Is the statement "vector iterator + offset out of range" generally useful?

This excellently good program does not work in debug mode in Visual Studio 2013:

#include <iostream>
#include <vector>
#include <algorithm>

using namespace std;

void main()
{
  vector<int> v = {3, 1, 4, 1, 5, 9, 2, 6, 5, 3};

  for (auto iFrom = v.cbegin(), iTo = iFrom+5; iFrom != v.cend(); iFrom = iTo, iTo += 5)
    cout << *max_element(iFrom, iTo) << '\n';
}

with an assertion error vector iterator + offset out of range. He fails because that iTo > v.cend()which is harmless here. What is the meaning of a debugger checking the value of an iterator that is not dereferenced?

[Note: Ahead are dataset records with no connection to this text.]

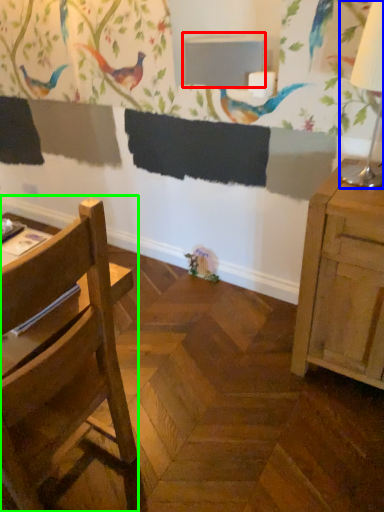
Question: Estimate the real-world distances between objects in this image. Which object is farther from table (highlighted by a red box), table lamp (highlighted by a blue box) or chair (highlighted by a green box)?

Choices:
 (A) table lamp
 (B) chair

Answer: (B)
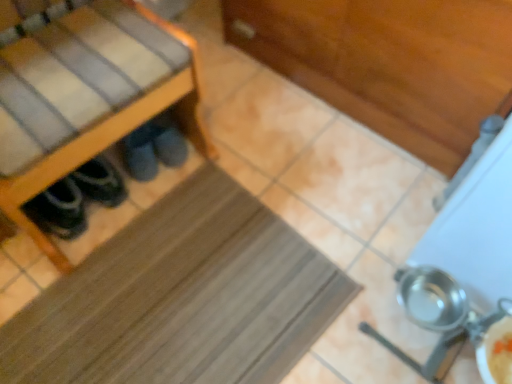
Locate an element on the screen. This screenshot has height=384, width=512. free location in front of wooden shoe rack at left is located at coordinates (114, 301).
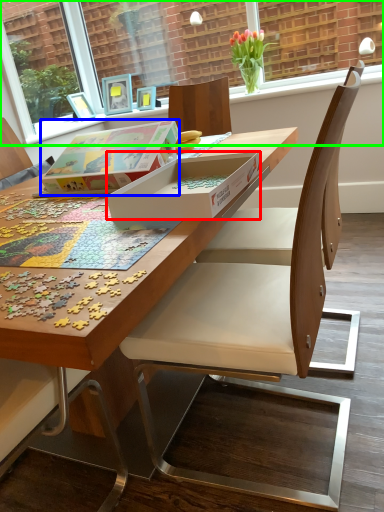
Question: Which is farther away from box (highlighted by a red box)? box (highlighted by a blue box) or window screen (highlighted by a green box)?

Choices:
 (A) box
 (B) window screen

Answer: (B)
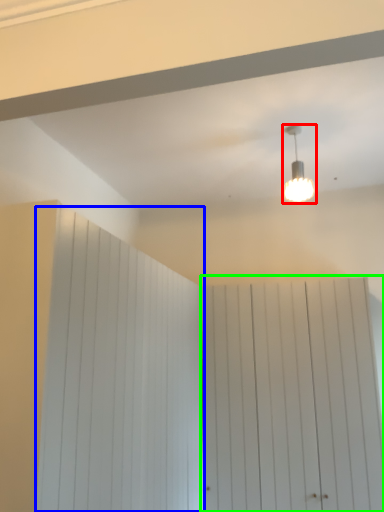
Question: Estimate the real-world distances between objects in this image. Which object is closer to lamp (highlighted by a red box), barn door (highlighted by a blue box) or barn door (highlighted by a green box)?

Choices:
 (A) barn door
 (B) barn door

Answer: (B)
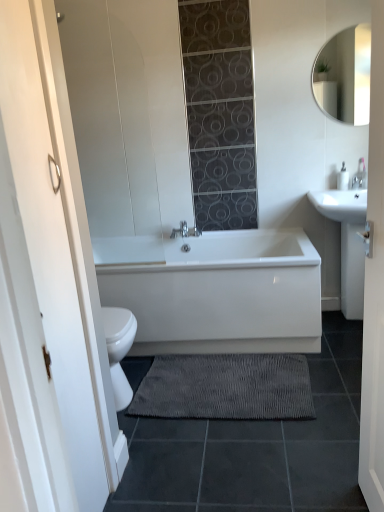
Question: Is gray textured bath mat at lower center bigger or smaller than white matte glass door at left?

Choices:
 (A) small
 (B) big

Answer: (A)

Question: From the image's perspective, is gray textured bath mat at lower center located above or below white matte glass door at left?

Choices:
 (A) below
 (B) above

Answer: (A)

Question: Which object is positioned closest to the white matte glass door at left?

Choices:
 (A) white glossy mirror at upper right
 (B) white glossy bathtub at center
 (C) white glossy sink at right
 (D) gray textured bath mat at lower center
 (E) white wooden door at center

Answer: (B)

Question: Based on their relative distances, which object is nearer to the white wooden door at center?

Choices:
 (A) white glossy bathtub at center
 (B) gray textured bath mat at lower center
 (C) white glossy sink at right
 (D) white glossy mirror at upper right
 (E) white matte glass door at left

Answer: (B)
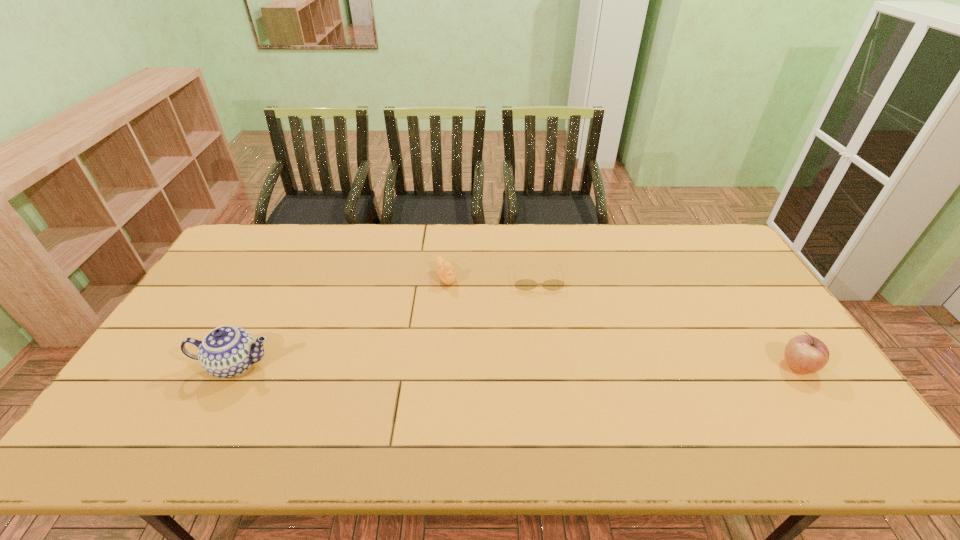
You are a GUI agent. You are given a task and a screenshot of the screen. Output one action in this format:
    pyautogui.click(x=<x>, y=<y>)
    Task: Click on the chinaware
    This screenshot has width=960, height=540.
    Given the screenshot: What is the action you would take?
    pyautogui.click(x=227, y=351)

Find the location of a particular element. The width and height of the screenshot is (960, 540). the tallest object is located at coordinates (227, 351).

What are the coordinates of `apple` in the screenshot? It's located at (807, 354).

At what (x,y) coordinates should I click in order to perform the action: click on the rightmost object. Please return your answer as a coordinate pair (x, y). Looking at the image, I should click on (807, 354).

You are a GUI agent. You are given a task and a screenshot of the screen. Output one action in this format:
    pyautogui.click(x=<x>, y=<y>)
    Task: Click on the duckling
    The image size is (960, 540).
    Given the screenshot: What is the action you would take?
    pyautogui.click(x=446, y=273)

Find the location of a particular element. This screenshot has height=540, width=960. the second object from left to right is located at coordinates (446, 273).

Find the location of a particular element. the shortest object is located at coordinates (526, 284).

This screenshot has width=960, height=540. Find the location of `sunglasses`. sunglasses is located at coordinates (526, 284).

What are the coordinates of `vacant region located 0.170m on the back of the rightmost object` in the screenshot? It's located at (759, 308).

This screenshot has height=540, width=960. I want to click on free spot located on the face of the second shortest object, so click(x=484, y=344).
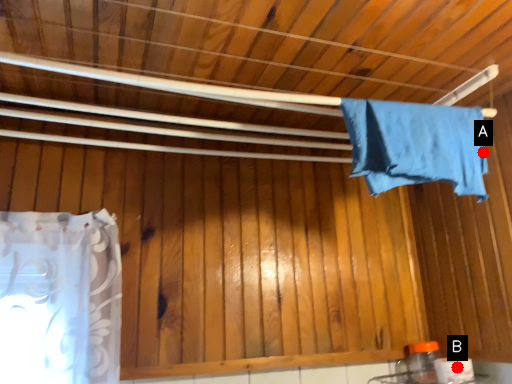
Question: Two points are circled on the image, labeled by A and B beside each circle. Which point is further to the camera?

Choices:
 (A) A is further
 (B) B is further

Answer: (B)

By the way, I know that I can rewrite the loop above as:

for (auto i = v.cbegin(); i != v.cend(); i += 5)
  cout << *max_element(i, i+5) << '\n';

but I tried to make a simple example from more complex real code, where calculating a new iterator value is expensive.

I also understand that you can change the value to change this behavior _ITERATOR_DEBUG_LEVEL, but it creates problems with binary versions of some libraries that are built with default debugging settings.

+4
3

... undefined, end(), . , iTo += 5 iFrom != v.cend() , .

, , 5:

for (auto iFrom = v.cbegin(), iTo = iFrom; iFrom != v.cend(); iFrom = iTo)
{
    iTo += 5;
    cout << *max_element(iFrom, iTo) << '\n';
}
+9

, , "" , VS . , , , , , , , . VS vector<T>::iterator VS 2007.

+1

max_element() . , , . SGI Microsoft :

SGI:

  • [first, last] - .

MSDN:

  • The specified range must be valid; all pointers must be dereferenced, and in each sequence the last position is reachable from the first by incrementing.

If I were in your situation, I would just add a check to check if iTo was really valid as the first step in my cycle. If it is not, set it to the last position in v.